When individuals tend to mate within a particular ‘group,’ it increases the likelihood that the recessive genes of the ‘founders’ will (activate) – interact with each other and develop within the couple’s offspring. The founder effect is enhanced when a fraction of that group changes locale, because the potential for these recessive genes meeting up increases. Basically, there is less competition in the area so these recessive genes are being hired for all the work…

“Where’s My Hasenpfeffer!”


Amish people, mostly residents of the Eastern Pennsylvanian region, are said to be in high demand for genetic study because of their intermarriage. Scientists find that the founder effect is very common within the Amish, (descendants of German immigrants), which causes abnormalities such as dwarfism and polydactyly – additional fingers and toes. So instead of the traits diminishing (‘My son John Doe happens to be short’), these genes increase in concentration; grabbing onto each other so they can make things happen.

‘Why doesn’t Harry marry royalty?’ says your auntie M. 

Royal intermarriage has been instrumental over the centuries in matters pertaining to inheritance, diplomacy, legal concerns, etc. (Wikipedia, 2019). Looking back at this history of the monarchy through the lens of science, often provides additional insight into the possible causes of some of their misfortunes and challenges. For example, scientists speculate that Henry Vlll may have suffered from McLeod Syndrome, a genetic disorder “caused by a variety of recessively inherited mutations.” McLeod is both mentally and physically debilitating, which they say, may have caused him to be more punitive towards his wives. However, it is considered a matter of fact that inbreeding caused the downfall of the Spanish Hapsburgs (1516-1700). During the 16-century Phillip ll, (a most regal member of the Spanish Hapsburg dynasty), was generally regarded as a “foreigner” during his marriage to Mary l Queen of England; despite the fact that she was actually his first cousin once removed, (her mother was Spain’s Catherine of Aragon). No children resulted from the marriage of Mary and Phillip ll. He would, however, continue reproducing in later marriages. On the other hand, during the 17th century Charles ll of Spain, the last of the Spanish Hapsburg males, whose inbreeding coefficient was higher than 0.20, was born an imbecile. He had a misshapen head, could not walk properly, was impotent and sterile; and died young at the age of 39. Upon his death, the French Bourbon dynasty would claim power over Spain (Science Daily, 2009).

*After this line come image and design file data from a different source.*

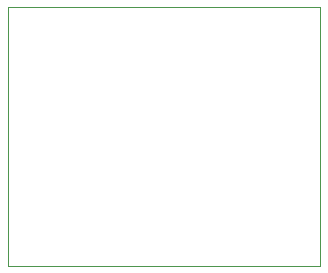
<source format=gbr>
G04 #@! TF.GenerationSoftware,KiCad,Pcbnew,(5.1.4-0-10_14)*
G04 #@! TF.CreationDate,2019-11-02T18:26:44-07:00*
G04 #@! TF.ProjectId,SoftButtonBoardMux555,536f6674-4275-4747-946f-6e426f617264,rev?*
G04 #@! TF.SameCoordinates,Original*
G04 #@! TF.FileFunction,Profile,NP*
%FSLAX46Y46*%
G04 Gerber Fmt 4.6, Leading zero omitted, Abs format (unit mm)*
G04 Created by KiCad (PCBNEW (5.1.4-0-10_14)) date 2019-11-02 18:26:44*
%MOMM*%
%LPD*%
G04 APERTURE LIST*
%ADD10C,0.050000*%
G04 APERTURE END LIST*
D10*
X104140000Y-43815000D02*
X104140000Y-65786000D01*
X77724000Y-43815000D02*
X104140000Y-43815000D01*
X77724000Y-65786000D02*
X77724000Y-43815000D01*
X104140000Y-65786000D02*
X77724000Y-65786000D01*
M02*

</source>
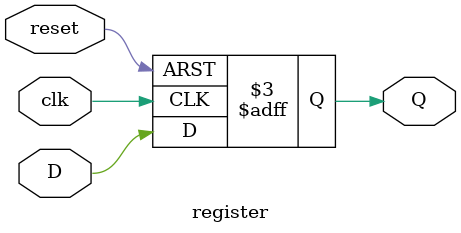
<source format=v>
module register #(
    parameter BUS_WIDTH = 1
)
(
    input clk,
    input reset,
    input [BUS_WIDTH - 1:0] D,

    output reg [BUS_WIDTH - 1:0] Q
);

    always @(posedge clk or negedge reset) begin
        if (~reset) begin
            Q <= 'b0;
        end
        else begin
            Q <= D;
        end
    end

endmodule

</source>
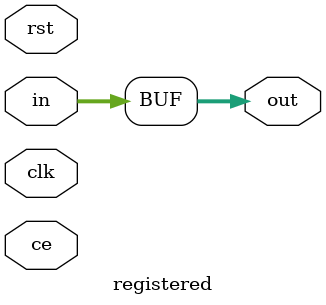
<source format=v>
module registered #(
	parameter REG = 0,
	parameter INWIDTH = 18,
	parameter RSTTYPE = "SYNC"
	)(
	input ce, rst, clk,
	input [INWIDTH-1:0] in,
	output [INWIDTH-1:0] out
	);

	reg [INWIDTH-1:0] registered;

	assign out = (REG)? registered : in;

	generate
		if(RSTTYPE == "ASYNC") begin
			always @(posedge clk or posedge rst) begin
				if(rst)
					registered <= 0;
				else if(ce)
					registered <= in;
			end
		end

		else if(RSTTYPE == "SYNC") begin
			always @(posedge clk) begin
				if(ce) begin
					if(rst)
						registered <= 0;
					else
						registered <= in;
				end
			end
		end
	endgenerate

endmodule
</source>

Charles ll’s inbreeding was the result of “repeated cousin marriage over several generations (Discover, 2009).” It is said that his upbringing only contributed to his mental retardation and hypersensitivity. His genetic disorders had to do with ‘recessive alleles at two unlinked loci: combined pituitary hormone deficiency and distal renal tubular acidosis…’ Needless to say, for some royal families, it could be a good idea to take a refreshing, genetic break from the group.

Cancer Mortality Rate Increases for Latino Immigrants

A recent public release from the American Association for Cancer Research (Nov 2018), stated that the cancer mortality rate is increasing for Latino immigrants. Cancers, such as prostate, pancreatic, and stomach, were the cause of 21% of the Latino death rate in 2016 (AAAS, 2018). Apparently, each generation encounters higher rates of cancer. The risk of lung, colorectal, and liver cancers, has increased significantly in third-generation Mexican-born immigrants, as compared with first-generation Mexican –born immigrants. The study concludes that there is an “overall increased risk of cancer with each generation born in this country (AAAS, 2018).

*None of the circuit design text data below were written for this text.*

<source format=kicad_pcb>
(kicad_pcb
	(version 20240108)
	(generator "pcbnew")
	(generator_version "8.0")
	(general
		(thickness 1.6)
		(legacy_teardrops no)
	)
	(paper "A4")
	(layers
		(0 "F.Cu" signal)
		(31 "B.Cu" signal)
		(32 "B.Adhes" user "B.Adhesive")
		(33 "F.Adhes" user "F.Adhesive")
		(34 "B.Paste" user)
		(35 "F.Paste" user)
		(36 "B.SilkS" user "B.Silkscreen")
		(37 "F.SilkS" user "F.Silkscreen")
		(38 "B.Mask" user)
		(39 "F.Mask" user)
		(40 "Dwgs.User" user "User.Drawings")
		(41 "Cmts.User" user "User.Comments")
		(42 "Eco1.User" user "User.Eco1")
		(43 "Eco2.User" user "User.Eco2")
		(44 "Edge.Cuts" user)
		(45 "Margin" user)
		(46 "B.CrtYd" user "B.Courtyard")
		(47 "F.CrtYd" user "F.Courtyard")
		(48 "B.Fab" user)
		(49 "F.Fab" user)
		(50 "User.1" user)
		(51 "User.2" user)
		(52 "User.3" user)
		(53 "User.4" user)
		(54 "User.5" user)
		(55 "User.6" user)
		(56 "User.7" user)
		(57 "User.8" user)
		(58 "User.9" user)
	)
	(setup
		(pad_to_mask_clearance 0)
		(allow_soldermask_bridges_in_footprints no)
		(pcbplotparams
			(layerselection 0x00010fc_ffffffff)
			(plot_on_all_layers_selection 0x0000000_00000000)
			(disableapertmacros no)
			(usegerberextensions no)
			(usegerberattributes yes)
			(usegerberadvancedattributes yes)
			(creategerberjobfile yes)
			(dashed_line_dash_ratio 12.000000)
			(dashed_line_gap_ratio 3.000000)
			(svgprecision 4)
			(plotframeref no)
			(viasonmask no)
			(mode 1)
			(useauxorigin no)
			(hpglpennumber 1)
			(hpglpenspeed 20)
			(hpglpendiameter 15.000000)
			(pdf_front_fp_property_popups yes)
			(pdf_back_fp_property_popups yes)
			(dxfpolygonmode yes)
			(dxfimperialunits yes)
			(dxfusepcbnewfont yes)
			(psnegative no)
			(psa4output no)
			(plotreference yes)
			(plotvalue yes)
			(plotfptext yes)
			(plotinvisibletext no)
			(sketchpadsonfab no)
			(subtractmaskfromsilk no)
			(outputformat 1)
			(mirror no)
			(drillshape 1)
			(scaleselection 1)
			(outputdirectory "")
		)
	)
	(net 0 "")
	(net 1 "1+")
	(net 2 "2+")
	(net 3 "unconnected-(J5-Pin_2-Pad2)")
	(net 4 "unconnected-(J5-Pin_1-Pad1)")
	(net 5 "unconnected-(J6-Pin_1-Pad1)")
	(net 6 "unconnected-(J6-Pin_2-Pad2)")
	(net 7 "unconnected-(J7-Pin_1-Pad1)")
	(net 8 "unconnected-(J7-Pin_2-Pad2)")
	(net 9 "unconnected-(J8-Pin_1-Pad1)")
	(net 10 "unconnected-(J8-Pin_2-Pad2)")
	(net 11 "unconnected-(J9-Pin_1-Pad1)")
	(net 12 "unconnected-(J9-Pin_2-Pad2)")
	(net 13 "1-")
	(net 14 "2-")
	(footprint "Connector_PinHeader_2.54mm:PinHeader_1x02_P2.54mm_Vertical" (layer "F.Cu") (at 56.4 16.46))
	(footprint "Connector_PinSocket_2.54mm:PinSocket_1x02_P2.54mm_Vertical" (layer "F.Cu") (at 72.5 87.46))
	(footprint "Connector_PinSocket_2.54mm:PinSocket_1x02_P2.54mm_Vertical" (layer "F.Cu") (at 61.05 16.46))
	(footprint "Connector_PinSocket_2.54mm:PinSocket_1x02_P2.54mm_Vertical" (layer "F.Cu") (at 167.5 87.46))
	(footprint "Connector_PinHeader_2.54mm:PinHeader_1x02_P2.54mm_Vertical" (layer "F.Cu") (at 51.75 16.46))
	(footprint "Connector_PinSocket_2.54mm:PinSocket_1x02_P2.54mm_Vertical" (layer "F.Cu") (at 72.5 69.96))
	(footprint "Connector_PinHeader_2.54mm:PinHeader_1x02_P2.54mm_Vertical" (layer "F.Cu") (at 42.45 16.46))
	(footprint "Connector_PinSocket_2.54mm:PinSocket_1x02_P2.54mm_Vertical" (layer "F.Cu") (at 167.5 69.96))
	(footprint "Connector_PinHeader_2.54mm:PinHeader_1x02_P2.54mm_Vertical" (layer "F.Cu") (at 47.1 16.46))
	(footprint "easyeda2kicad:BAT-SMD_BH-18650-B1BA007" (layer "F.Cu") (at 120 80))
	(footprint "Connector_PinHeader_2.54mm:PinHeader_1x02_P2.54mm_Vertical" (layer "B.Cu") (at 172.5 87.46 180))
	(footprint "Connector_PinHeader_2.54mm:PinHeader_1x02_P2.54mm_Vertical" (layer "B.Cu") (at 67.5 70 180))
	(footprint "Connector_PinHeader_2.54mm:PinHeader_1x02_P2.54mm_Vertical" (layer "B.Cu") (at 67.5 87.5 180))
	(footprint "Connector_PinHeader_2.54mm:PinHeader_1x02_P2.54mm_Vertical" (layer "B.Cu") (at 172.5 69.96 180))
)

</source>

The report discusses the American lifestyle as a possible cause, and another, the problem of access to healthcare. However, a study published in PNAS (2015) found that the genetic relatedness in Mexican couples is frequently two to three times higher than randomly sampled couples of other ethnicities (including non-Hispanic whites) in the same location.

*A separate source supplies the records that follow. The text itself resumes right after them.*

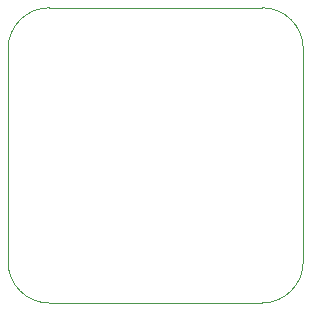
<source format=gbr>
%TF.GenerationSoftware,KiCad,Pcbnew,7.0.6*%
%TF.CreationDate,2023-11-15T13:56:34-06:00*%
%TF.ProjectId,TorqueSensorAmpifierPCB,546f7271-7565-4536-956e-736f72416d70,rev?*%
%TF.SameCoordinates,Original*%
%TF.FileFunction,Profile,NP*%
%FSLAX46Y46*%
G04 Gerber Fmt 4.6, Leading zero omitted, Abs format (unit mm)*
G04 Created by KiCad (PCBNEW 7.0.6) date 2023-11-15 13:56:34*
%MOMM*%
%LPD*%
G01*
G04 APERTURE LIST*
%TA.AperFunction,Profile*%
%ADD10C,0.100000*%
%TD*%
G04 APERTURE END LIST*
D10*
X61000000Y-88000000D02*
G75*
G03*
X57500000Y-91500000I0J-3500000D01*
G01*
X79000000Y-113000000D02*
X61000000Y-113000000D01*
X57500000Y-109500000D02*
G75*
G03*
X61000000Y-113000000I3500000J0D01*
G01*
X57500000Y-109500000D02*
X57500000Y-91500000D01*
X61000000Y-88000000D02*
X79000000Y-88000000D01*
X82500000Y-91500000D02*
X82500000Y-109500000D01*
X79000000Y-113000000D02*
G75*
G03*
X82500000Y-109500000I0J3500000D01*
G01*
X82500000Y-91500000D02*
G75*
G03*
X79000000Y-88000000I-3500000J0D01*
G01*
M02*

</source>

This rate of genetic relatedness increases to four times greater in Puerto Rican populations, indicating that ancestry correlations of Mexicans and Puerto Ricans are shared at third and fourth cousins (in relatedness). Unfortunately, the propagation of “disease burden” becomes more evident within related environments (PNAS, 2015). More research needs to be done and behaviors certainly exacerbate genetic conditions. However, it seems probable that elevated prevalence of Hermansky-Pudiak syndrome (recessive lung diseases), asthma, and now cancer, have a strong association with genetic relatedness.